In the entries below, work out how many lines include "Watervil", and write only that number.

(SUPPLIED MATERIAL begins)

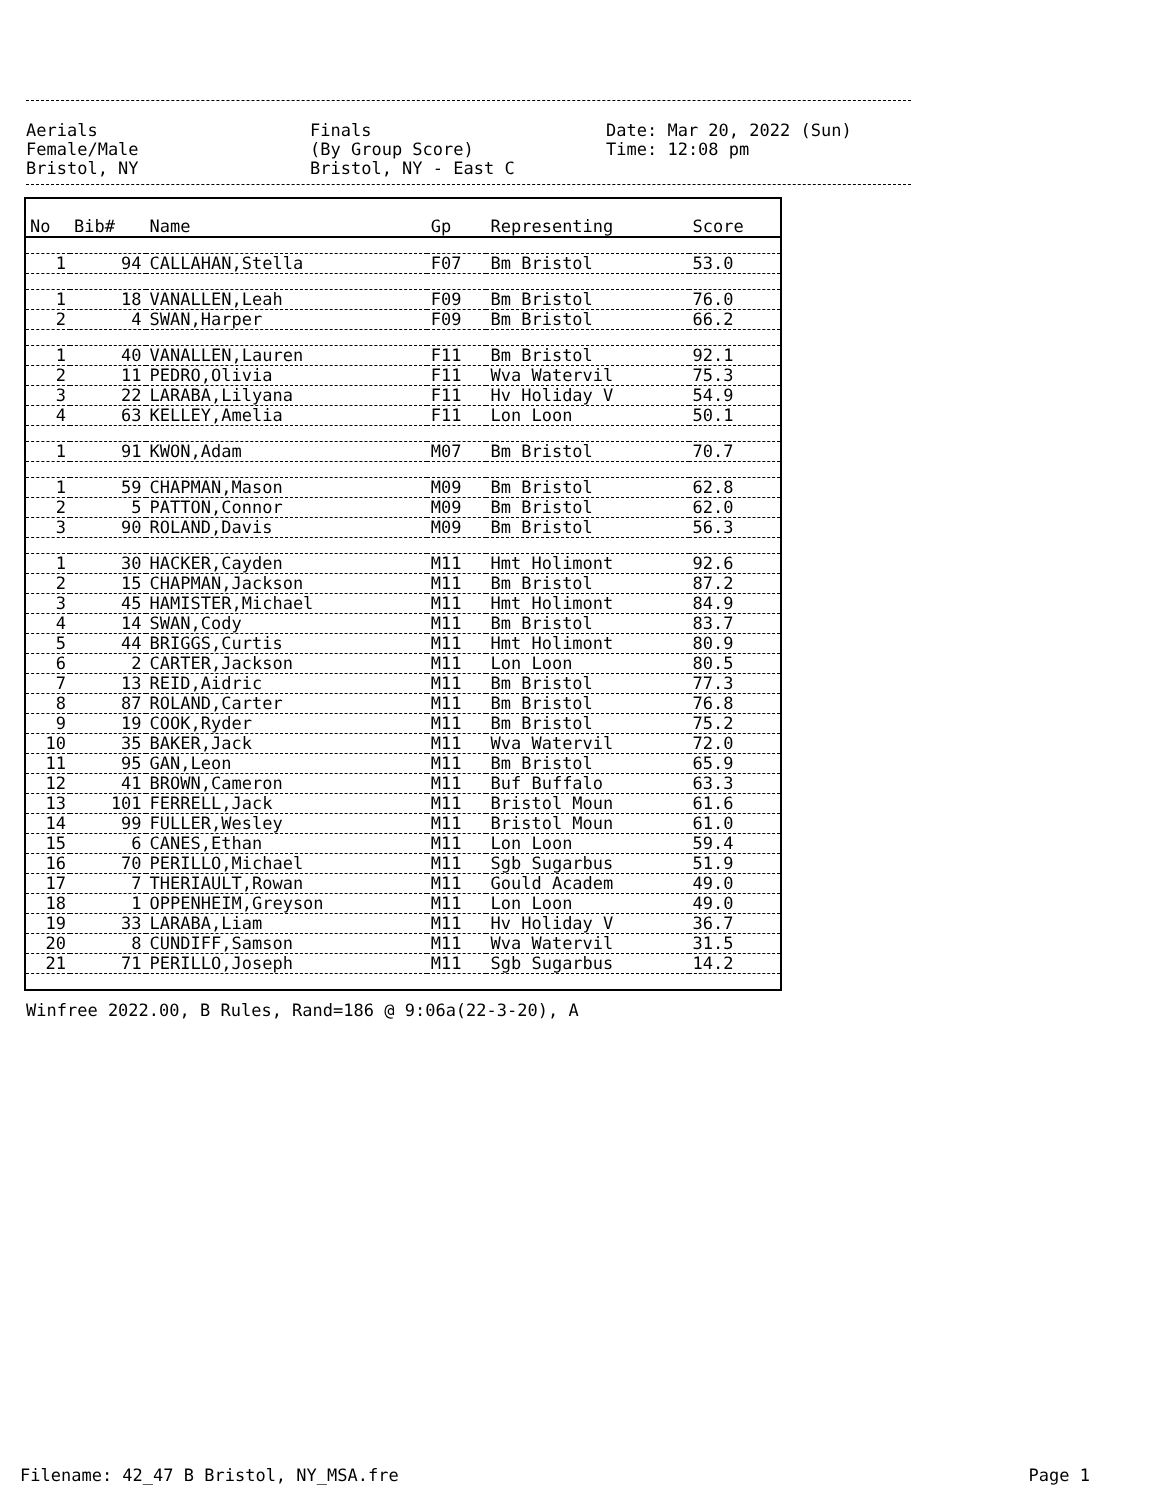| Aerials | Finals | Date: Mar 20, 2022 (Sun) |
| Female/Male | (By Group Score) | Time: 12:08 pm |
| Bristol, NY | Bristol, NY - East C | |
| No | Bib# | Name | Gp | Representing | Score |
| --- | --- | --- | --- | --- | --- |
| 1 | 94 | CALLAHAN,Stella | F07 | Bm Bristol | 53.0 |
| 1 | 18 | VANALLEN,Leah | F09 | Bm Bristol | 76.0 |
| 2 | 4 | SWAN,Harper | F09 | Bm Bristol | 66.2 |
| 1 | 40 | VANALLEN,Lauren | F11 | Bm Bristol | 92.1 |
| 2 | 11 | PEDRO,Olivia | F11 | Wva Watervil | 75.3 |
| 3 | 22 | LARABA,Lilyana | F11 | Hv Holiday V | 54.9 |
| 4 | 63 | KELLEY,Amelia | F11 | Lon Loon | 50.1 |
| 1 | 91 | KWON,Adam | M07 | Bm Bristol | 70.7 |
| 1 | 59 | CHAPMAN,Mason | M09 | Bm Bristol | 62.8 |
| 2 | 5 | PATTON,Connor | M09 | Bm Bristol | 62.0 |
| 3 | 90 | ROLAND,Davis | M09 | Bm Bristol | 56.3 |
| 1 | 30 | HACKER,Cayden | M11 | Hmt Holimont | 92.6 |
| 2 | 15 | CHAPMAN,Jackson | M11 | Bm Bristol | 87.2 |
| 3 | 45 | HAMISTER,Michael | M11 | Hmt Holimont | 84.9 |
| 4 | 14 | SWAN,Cody | M11 | Bm Bristol | 83.7 |
| 5 | 44 | BRIGGS,Curtis | M11 | Hmt Holimont | 80.9 |
| 6 | 2 | CARTER,Jackson | M11 | Lon Loon | 80.5 |
| 7 | 13 | REID,Aidric | M11 | Bm Bristol | 77.3 |
| 8 | 87 | ROLAND,Carter | M11 | Bm Bristol | 76.8 |
| 9 | 19 | COOK,Ryder | M11 | Bm Bristol | 75.2 |
| 10 | 35 | BAKER,Jack | M11 | Wva Watervil | 72.0 |
| 11 | 95 | GAN,Leon | M11 | Bm Bristol | 65.9 |
| 12 | 41 | BROWN,Cameron | M11 | Buf Buffalo | 63.3 |
| 13 | 101 | FERRELL,Jack | M11 | Bristol Moun | 61.6 |
| 14 | 99 | FULLER,Wesley | M11 | Bristol Moun | 61.0 |
| 15 | 6 | CANES,Ethan | M11 | Lon Loon | 59.4 |
| 16 | 70 | PERILLO,Michael | M11 | Sgb Sugarbus | 51.9 |
| 17 | 7 | THERIAULT,Rowan | M11 | Gould Academ | 49.0 |
| 18 | 1 | OPPENHEIM,Greyson | M11 | Lon Loon | 49.0 |
| 19 | 33 | LARABA,Liam | M11 | Hv Holiday V | 36.7 |
| 20 | 8 | CUNDIFF,Samson | M11 | Wva Watervil | 31.5 |
| 21 | 71 | PERILLO,Joseph | M11 | Sgb Sugarbus | 14.2 |
Winfree 2022.00, B Rules, Rand=186 @ 9:06a(22-3-20), A
Filename: 42_47 B Bristol, NY_MSA.fre Page 1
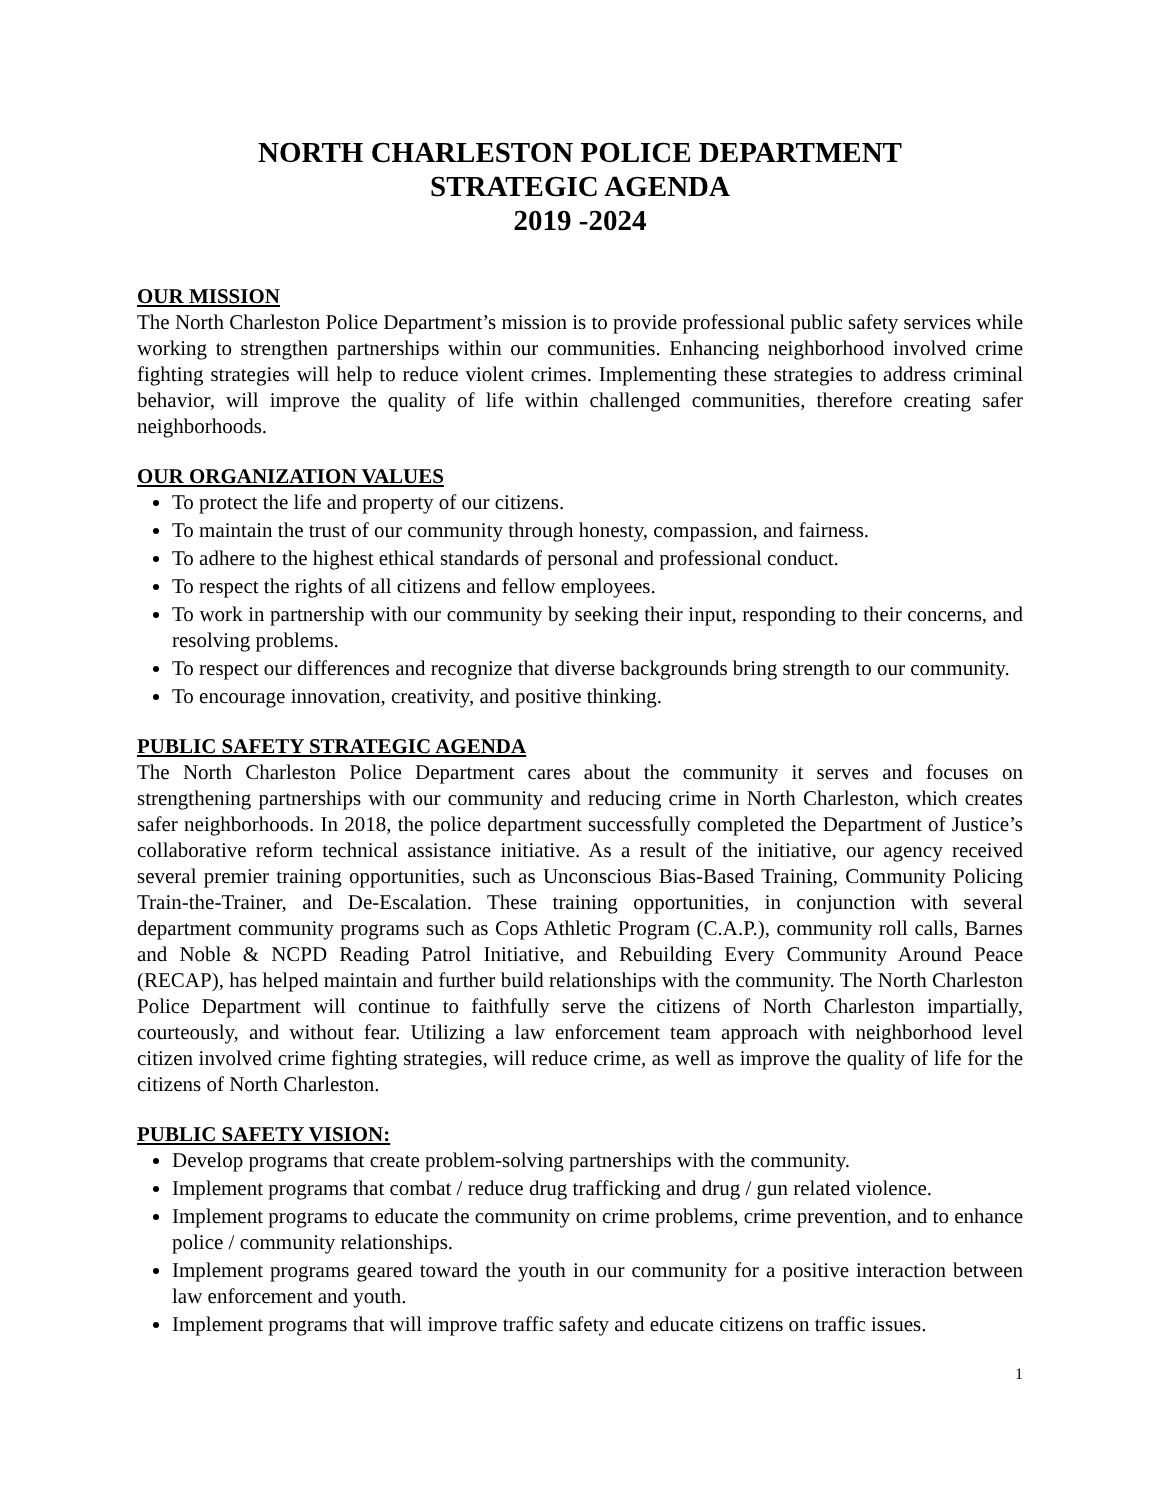NORTH CHARLESTON POLICE DEPARTMENT
STRATEGIC AGENDA
2019 -2024
OUR MISSION
The North Charleston Police Department’s mission is to provide professional public safety services while working to strengthen partnerships within our communities. Enhancing neighborhood involved crime fighting strategies will help to reduce violent crimes. Implementing these strategies to address criminal behavior, will improve the quality of life within challenged communities, therefore creating safer neighborhoods.
OUR ORGANIZATION VALUES
To protect the life and property of our citizens.
To maintain the trust of our community through honesty, compassion, and fairness.
To adhere to the highest ethical standards of personal and professional conduct.
To respect the rights of all citizens and fellow employees.
To work in partnership with our community by seeking their input, responding to their concerns, and resolving problems.
To respect our differences and recognize that diverse backgrounds bring strength to our community.
To encourage innovation, creativity, and positive thinking.
PUBLIC SAFETY STRATEGIC AGENDA
The North Charleston Police Department cares about the community it serves and focuses on strengthening partnerships with our community and reducing crime in North Charleston, which creates safer neighborhoods. In 2018, the police department successfully completed the Department of Justice’s collaborative reform technical assistance initiative. As a result of the initiative, our agency received several premier training opportunities, such as Unconscious Bias-Based Training, Community Policing Train-the-Trainer, and De-Escalation. These training opportunities, in conjunction with several department community programs such as Cops Athletic Program (C.A.P.), community roll calls, Barnes and Noble & NCPD Reading Patrol Initiative, and Rebuilding Every Community Around Peace (RECAP), has helped maintain and further build relationships with the community. The North Charleston Police Department will continue to faithfully serve the citizens of North Charleston impartially, courteously, and without fear. Utilizing a law enforcement team approach with neighborhood level citizen involved crime fighting strategies, will reduce crime, as well as improve the quality of life for the citizens of North Charleston.
PUBLIC SAFETY VISION:
Develop programs that create problem-solving partnerships with the community.
Implement programs that combat / reduce drug trafficking and drug / gun related violence.
Implement programs to educate the community on crime problems, crime prevention, and to enhance police / community relationships.
Implement programs geared toward the youth in our community for a positive interaction between law enforcement and youth.
Implement programs that will improve traffic safety and educate citizens on traffic issues.
1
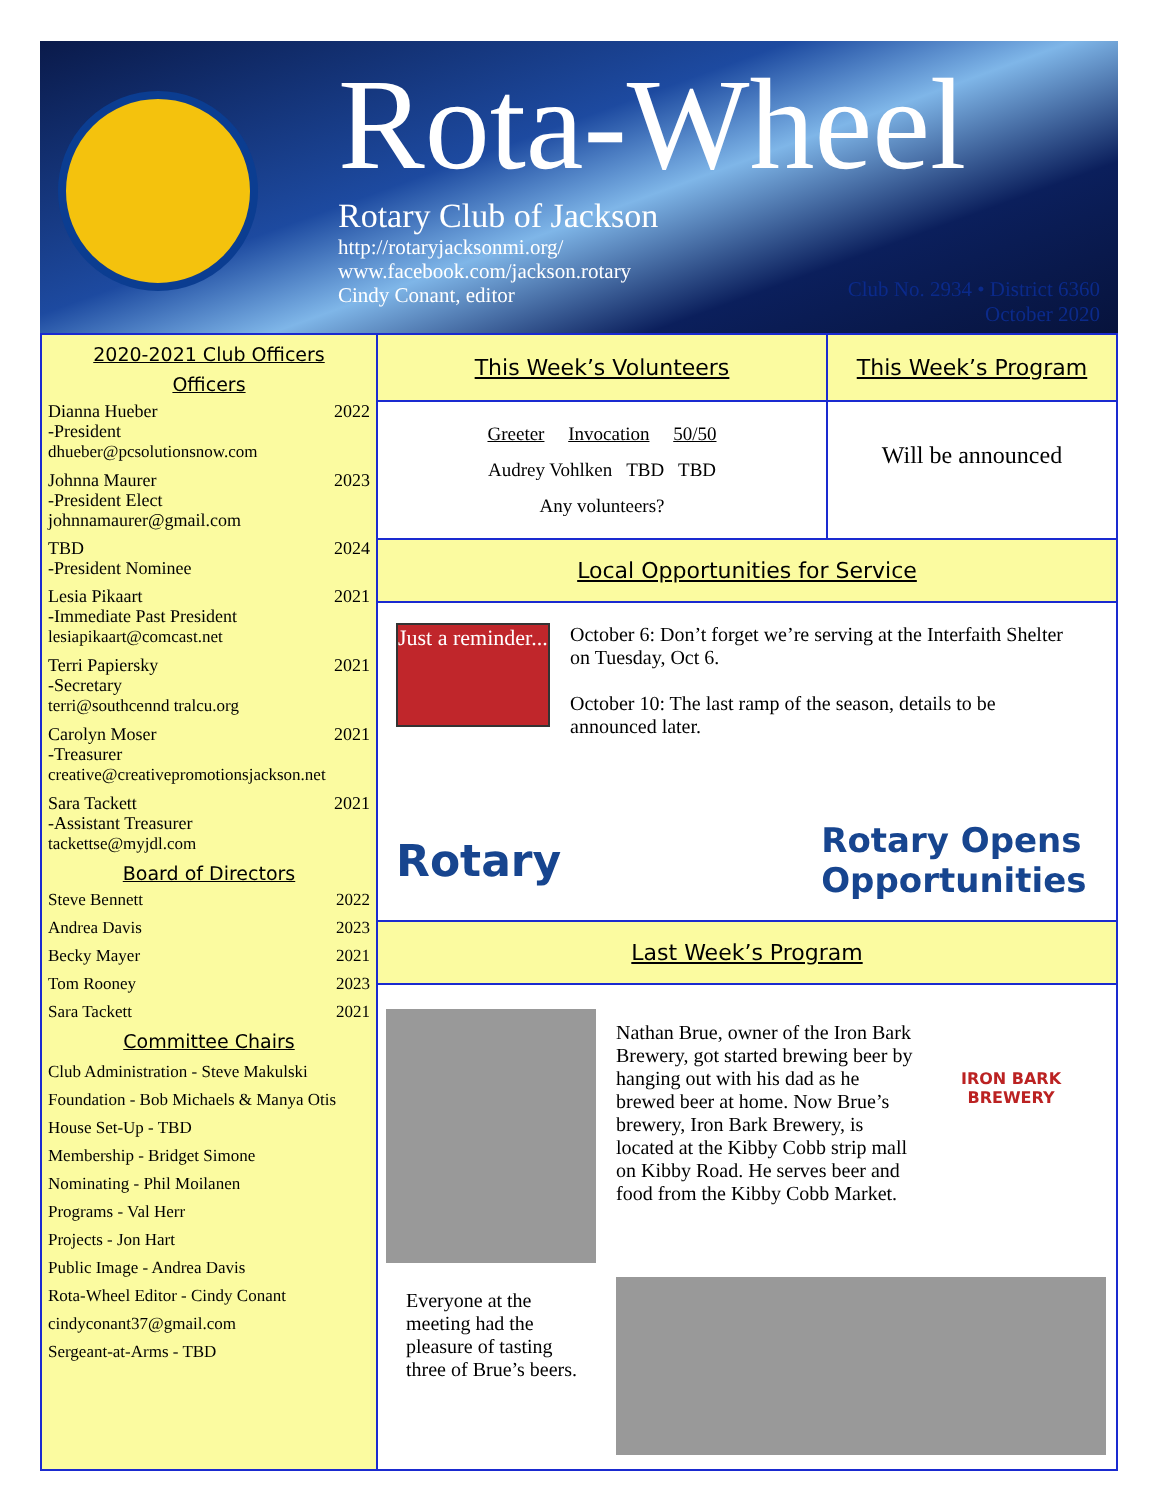Rota-Wheel
Rotary Club of Jackson
http://rotaryjacksonmi.org/
www.facebook.com/jackson.rotary
Cindy Conant, editor
Club No. 2934 • District 6360
October 2020
2020-2021 Club Officers
Officers
Dianna Hueber
-President
dhueber@pcsolutionsnow.com 2022
Johnna Maurer
-President Elect
johnnamaurer@gmail.com 2023
TBD
-President Nominee 2024
Lesia Pikaart
-Immediate Past President
lesiapikaart@comcast.net 2021
Terri Papiersky
-Secretary
terri@southcennd tralcu.org 2021
Carolyn Moser
-Treasurer
creative@creativepromotionsjackson.net 2021
Sara Tackett
-Assistant Treasurer
tackettse@myjdl.com 2021
Board of Directors
Steve Bennett 2022
Andrea Davis 2023
Becky Mayer 2021
Tom Rooney 2023
Sara Tackett 2021
Committee Chairs
Club Administration - Steve Makulski
Foundation - Bob Michaels & Manya Otis
House Set-Up - TBD
Membership - Bridget Simone
Nominating - Phil Moilanen
Programs - Val Herr
Projects - Jon Hart
Public Image - Andrea Davis
Rota-Wheel Editor - Cindy Conant
cindyconant37@gmail.com
Sergeant-at-Arms - TBD
This Week’s Volunteers
Greeter Invocation 50/50
Audrey Vohlken TBD TBD
Any volunteers?
This Week’s Program
Will be announced
Local Opportunities for Service
Just a reminder...
October 6: Don’t forget we’re serving at the Interfaith Shelter on Tuesday, Oct 6.
October 10: The last ramp of the season, details to be announced later.
Rotary Rotary Opens
Opportunities
Last Week’s Program
Nathan Brue, owner of the Iron Bark Brewery, got started brewing beer by hanging out with his dad as he brewed beer at home. Now Brue’s brewery, Iron Bark Brewery, is located at the Kibby Cobb strip mall on Kibby Road. He serves beer and food from the Kibby Cobb Market.
IRON BARK
BREWERY
Everyone at the meeting had the pleasure of tasting three of Brue’s beers.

(SUPPLIED MATERIAL ends)

* **OUTPUT OF THE TASK**: 3